The swing is the worst part.
Every time I feel a little bit okay, a tiny little pinprick of light flickers inside me and I wonder if it will stay.
But inevitably, the breath of sadness blows it out. Every time. -151
Damsel Distressed also does a bracingly realistic job of depicting cruelty and bullying. Carmella, Imogen’s “perfect” stepsister, is ruthlessly mean. It almost bordered on being over the top, how cruel she was. The thing she said and did were so heinous I felt secondhand emotional whiplash from what Imogen suffered. Macke didn’t hold back on how scathing high school verbal bullying can be, just as she didn’t candy coat Imogen’s mental health struggles. I was concerned for a while that Carmella was going to be a one-dimensional, albeit effective, bully, but toward the end she’s revealed to have more depth to her character hinted at, and I wish that readers had gotten to know “Cinderella” more in depth!
At the end of the day, I love that Macke not only tackled such tough issues in her debut novel but she didn’t define Imogen solely by her journey with anxiety and depression. It’s not an “issue” book, but a book that creatively portrays the mental health struggles that any teenager can face, without assigning any stigmas. At the end of the day, the root of Imogen’s problems are fear, fears that everyone faces: of fitting in, of rejection, of falling in love.

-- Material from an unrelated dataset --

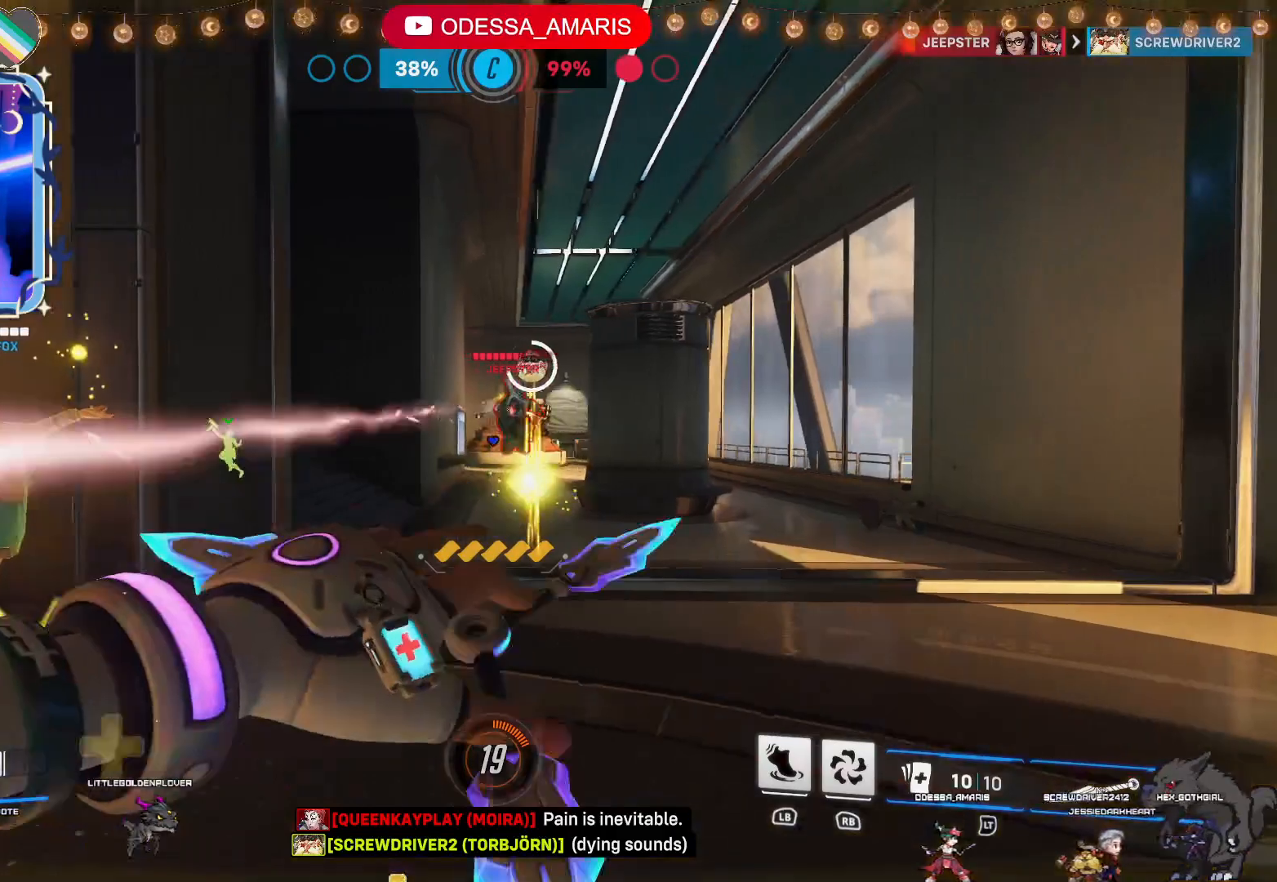
{"buttons": ["R2"], "left_stick": "left", "right_stick": "center", "events": [[50, "left_stick", "up"], [133, "left_stick", "up-right"], [433, "left_stick", "center"], [483, "left_stick", "left"]]}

“You know what your problem is, Gen? It’s not your depression or anxiety. It’s fear. You’re blinded by fear. That’s the problem. You’re blind, and you just don’t see. Anything.”
Overall: Damsel Distressed was an extremely creative take on a fairy tale retelling, and tackled mental health issues and bullying in an unabashed way. The darker tone of the book was balanced out with humor in just the right dose, and sketches and journal entries scattered throughout the novel helped the reader connect with Imogen. This was a really neat take on how to approach fairy tale retellings and I hope we see more of it in the future!